Cybersecurity assumes a crucial role in the protection of critical infrastructure, sensitive data and citizens’ privacy. The collaboration between Italy’s Agency for National Cybersecurity (ACN) and Bocconi University signed on September 10 represents a significant step in boosting Italian competencies and capabilities in this strategic area. 

The Memorandum of Understanding signed between ACN and Bocconi University aims to strengthen competencies in the field of cybersecurity through a series of joint initiatives. Within this framework, Bocconi and ACN commit to jointly develop studies and research on cybersecurity issues, thus contributing to knowledge and innovation in this critical area. In addition, specific educational modules will be developed to raise awareness and train students and professionals on cybersecurity regulations and practices, aligning educational offer with labor market needs.

The ACN was established in 2021 as a response to the growing cyber threats affecting the country. The agency serves as the national cybersecurity authority, tasked with promoting a coherent regulatory framework, ensuring coordination among various public actors and supporting public-private initiatives to ensure cybersecurity and resilience. Its goals, in addition to preventing cyber-attacks, of course, include strengthening digital resilience, promoting strategic autonomy in cyber, and effectively managing cyber crises, in an approach that actively involves institutions, the private sector, and the wider society. 

Indeed, the collaboration aims to make professionalize the response to a range of threats that are in turn increasingly sophisticated. ACN's institutional purpose, which is to protect national interests in cybersecurity, is intended to promote the training of experts who know how to identify priorities for action in order to prevent adverse events. On the other hand, it is essential to study in detail the possible effects, economic and otherwise, of potential attacks on society as a whole. In this sense, Bocconi, as a university strongly oriented toward the social sciences and economics, can therefore be an ideal partner for the Authority. Moreover, Bocconi already has a master's degree program in Cyber Risk Strategy and Governance in collaboration with the Politecnico di Milano and directed by Greta Nasi.

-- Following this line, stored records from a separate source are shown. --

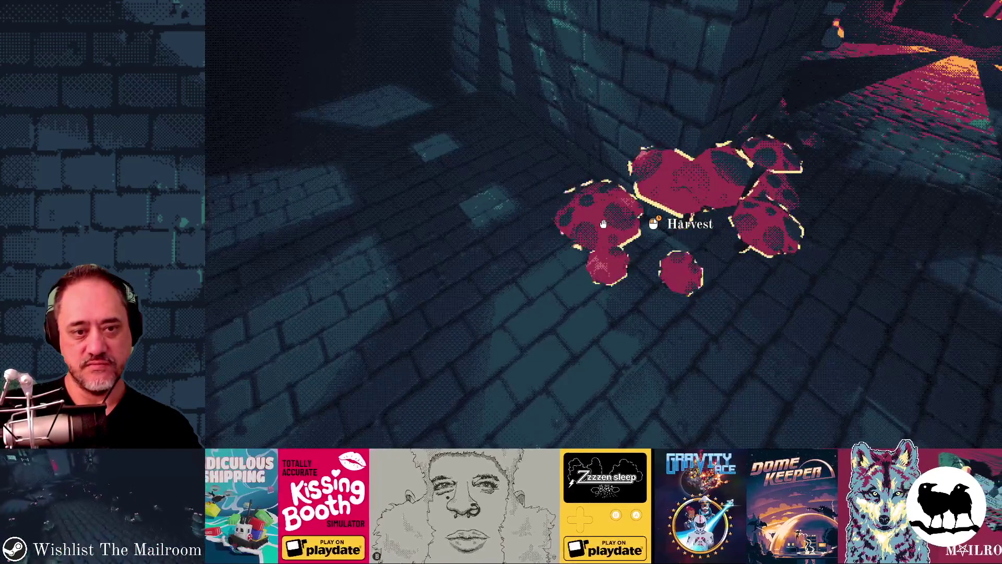
pyautogui.press('w')
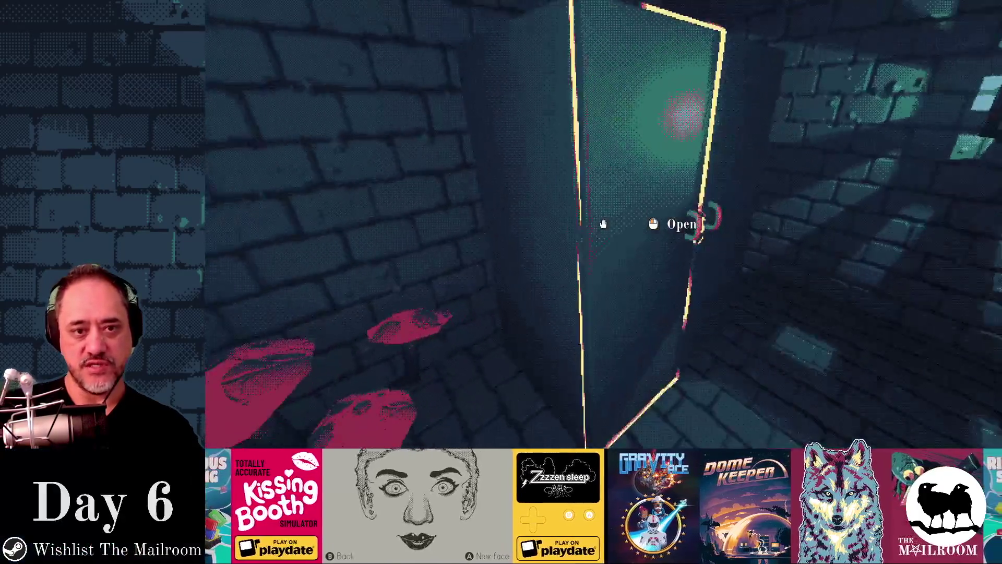
# Step: Open the cupboard and move two shelf items onto higher shelves
pyautogui.click(603, 224)
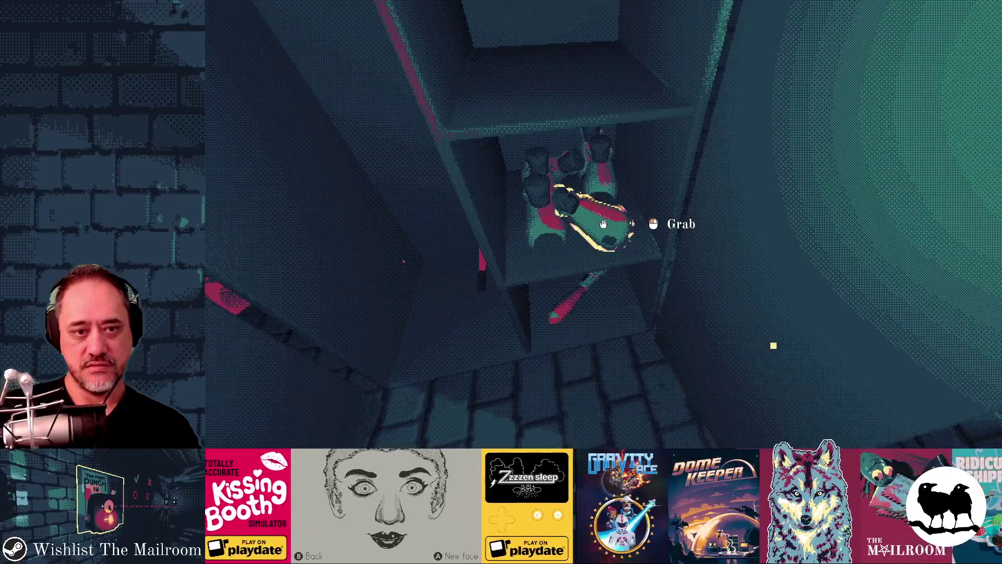
pyautogui.click(604, 224)
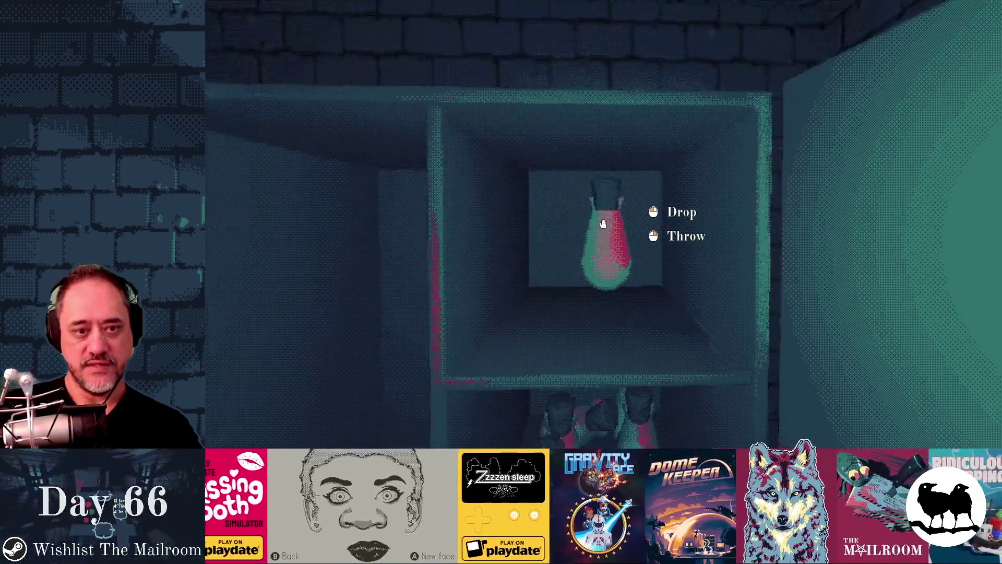
pyautogui.click(603, 224)
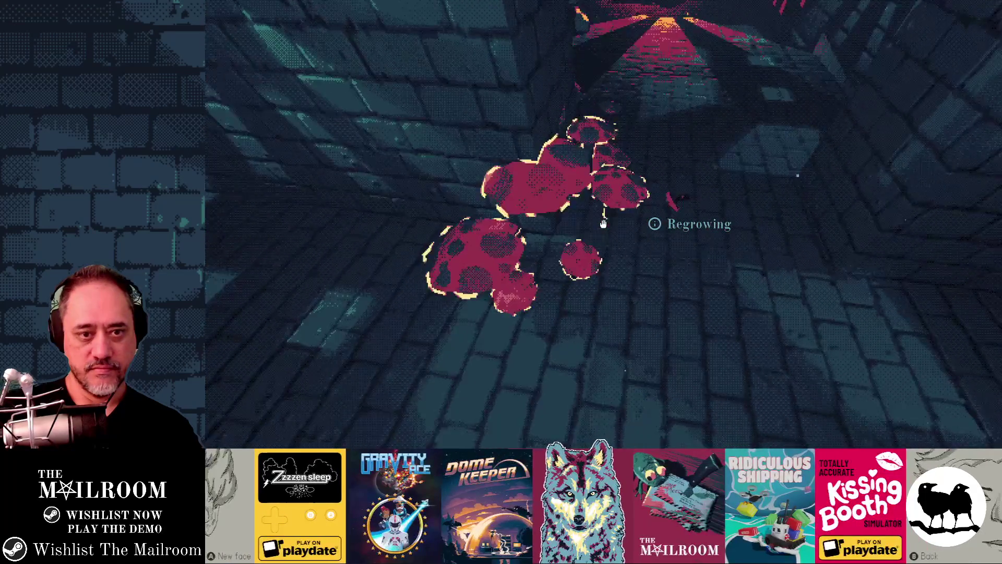
# Step: Pick up the harvested 150 mL mushroom, drop it on the floor, and exit to the Godot editor
pyautogui.click(603, 224)
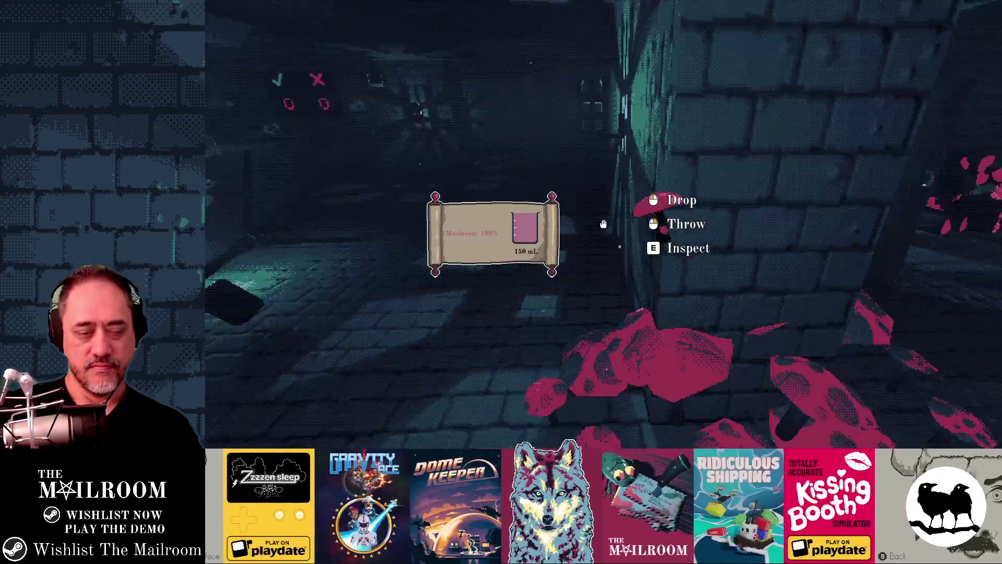
pyautogui.click(603, 224)
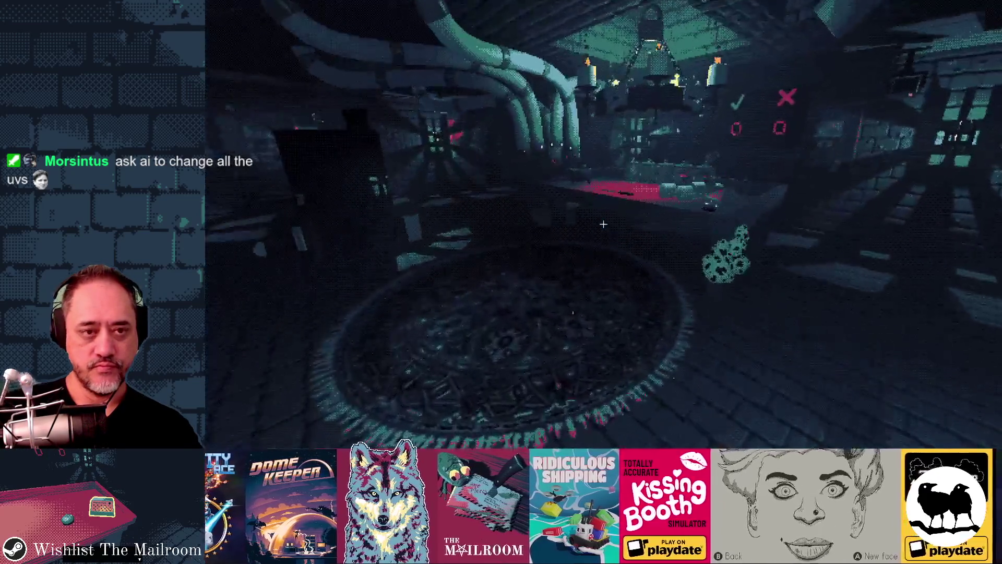
pyautogui.press('F8')
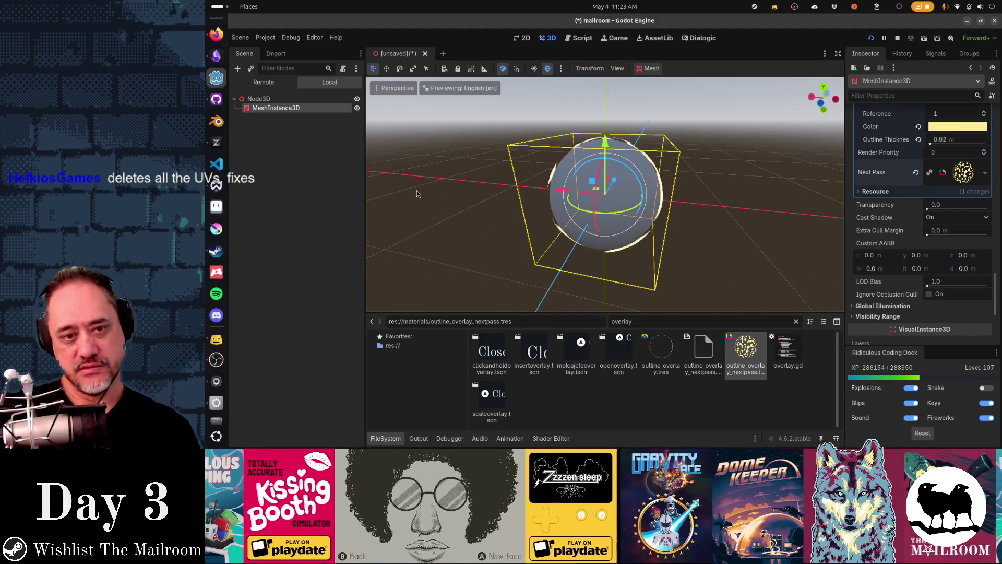
# Step: Switch to the paused mailroom (DEBUG) window and confirm Quit to menu
pyautogui.press('alt+Tab')
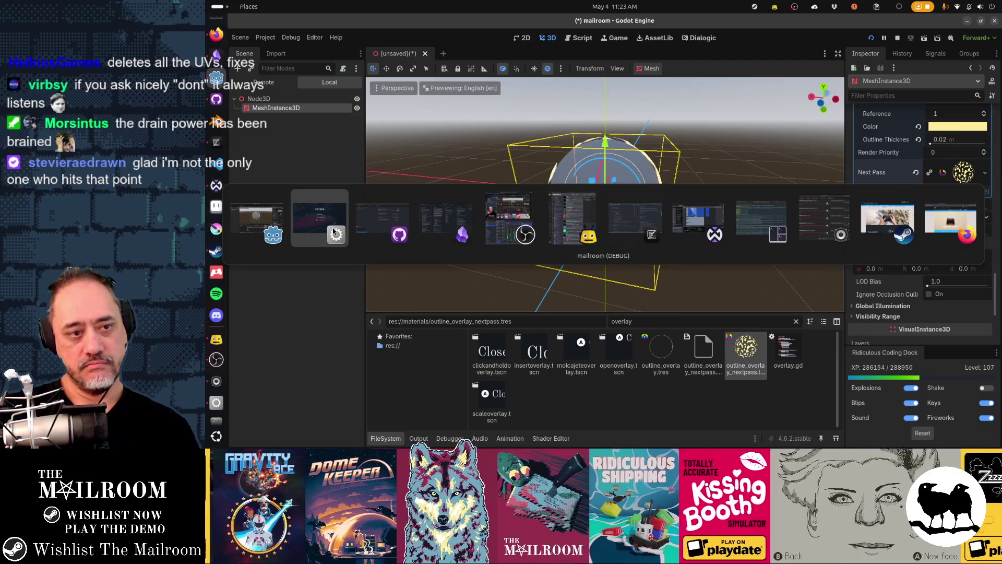
pyautogui.click(333, 231)
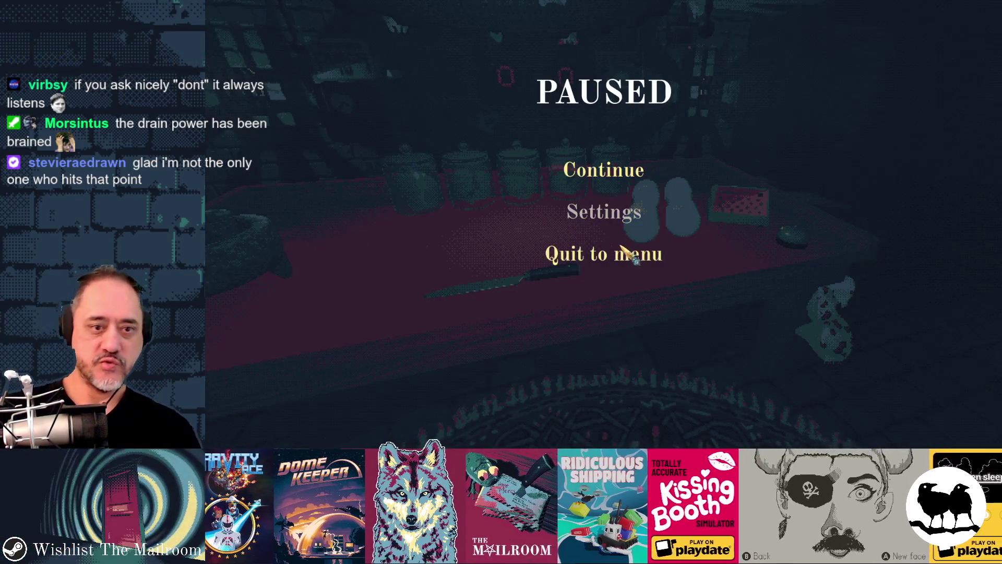
pyautogui.click(621, 246)
pyautogui.click(633, 335)
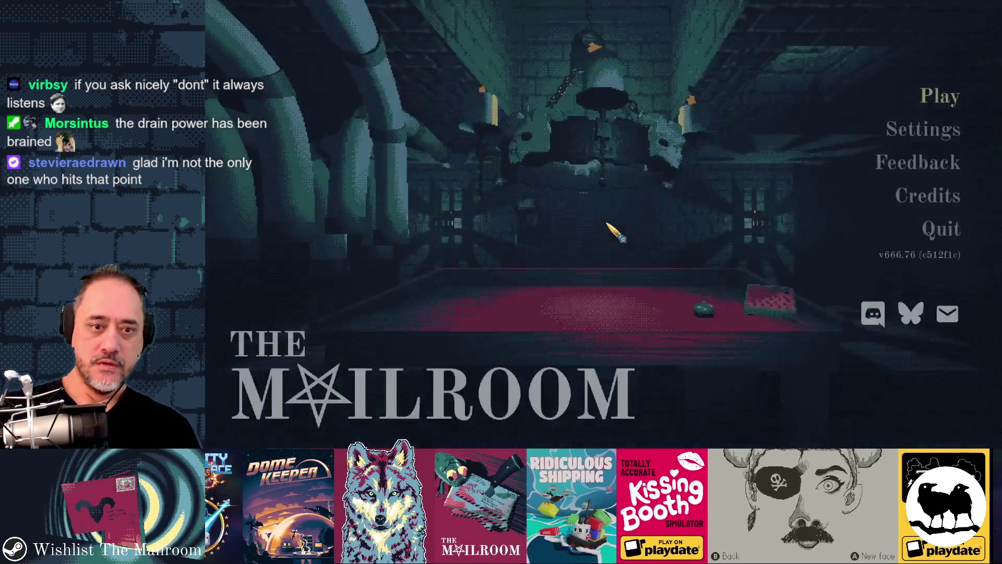
# Step: Quit the game and discard all uncommitted changes in the mailroom repository via GitHub Desktop
pyautogui.click(941, 228)
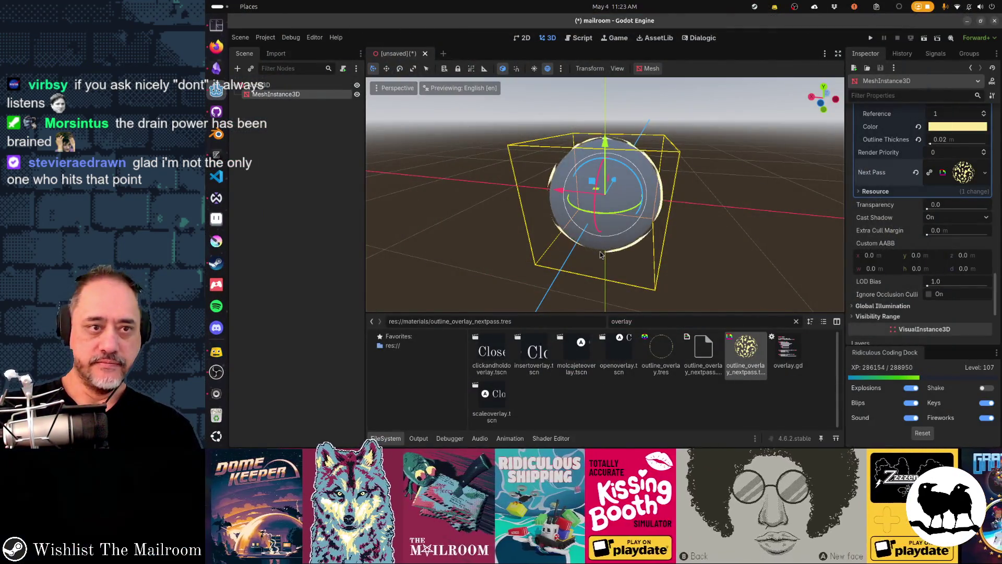
pyautogui.press('alt+Tab')
pyautogui.press('alt+Tab')
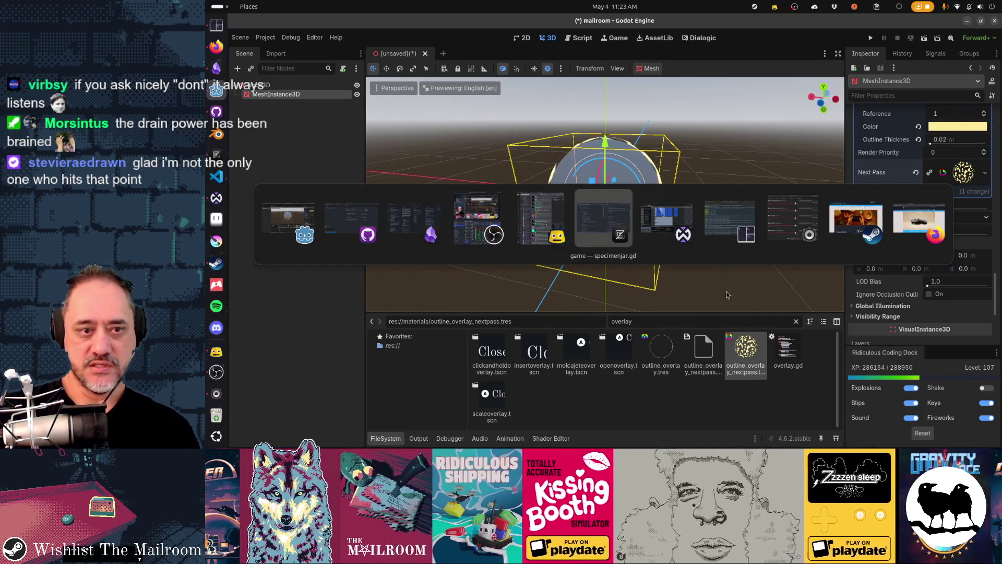
pyautogui.press('alt+Tab')
pyautogui.press('alt+Tab')
pyautogui.press('alt+Tab')
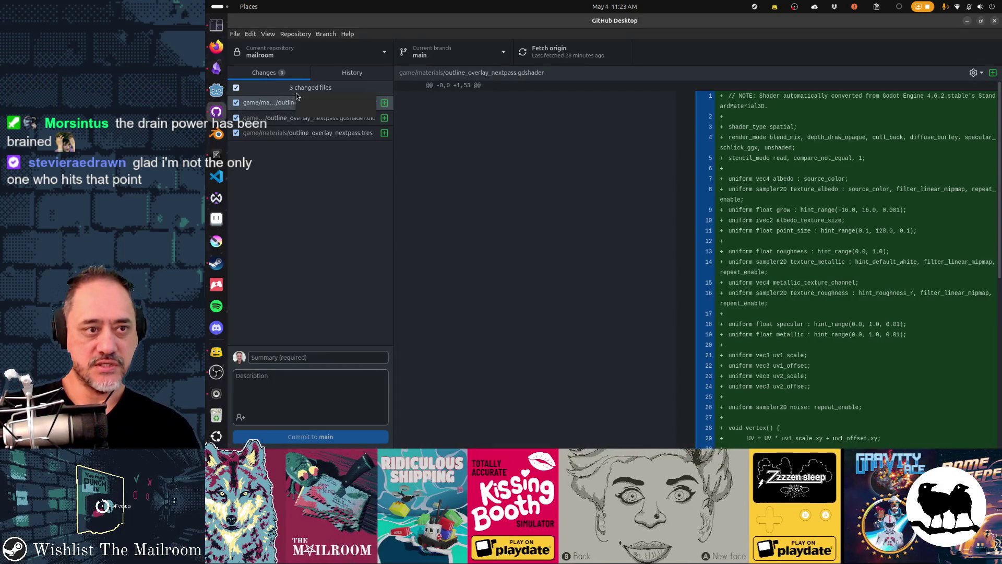
pyautogui.rightClick(299, 102)
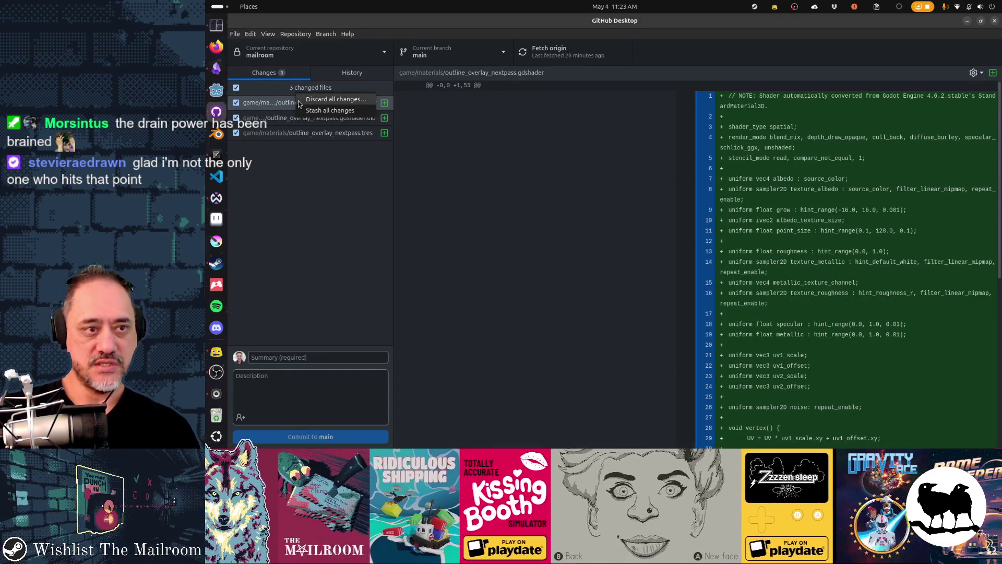
pyautogui.click(313, 111)
pyautogui.click(626, 299)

The government recently passed a law (L.90/2024) on cybersecurity that aims to strengthen national cybersecurity and counter cybercrimes through a series of innovative measures and digital operational resilience in the financial sector, extending the use of special investigative tools for serious cybercrimes and improving coordination between authorities in case of attacks. The law also promotes public-private collaboration and specialized training programs, with the aim of strengthening Italy's technological and industrial autonomy in cybersecurity. In these areas, the collaboration with Bocconi becomes strategic, thanks to the research and expertise on sectors considered vital, such as finance, energy, health and, in general, all critical infrastructures and on the functioning of organizations. Certainly, an area of collaboration may also be at the development of cyber awareness of small- and medium-sized enterprises. The Italian industrial fabric, in fact, is well known to be largely composed of companies of this size that are unlikely to have staff specifically dedicated to cyber security. However, their vulnerability could pose systemic risks, since they are part of a network anyway. Being able to protect them, therefore, means being able to protect everyone.

After signing the agreement, ACN Director General Bruno Frattasi and Deputy Director General Nunzia Ciardi discussed with the students of the MSc in Cyber Risk Strategy and Governance offered jointly by Bocconi University and Politecnico di Milano about cyber resilience and risk awareness in the digital society, emphasizing how as cybersecurity is a cross-cutting issue that needs interdisciplinary skills in order to understand the technology, its potential and its risks, in the economic and social context in which we live.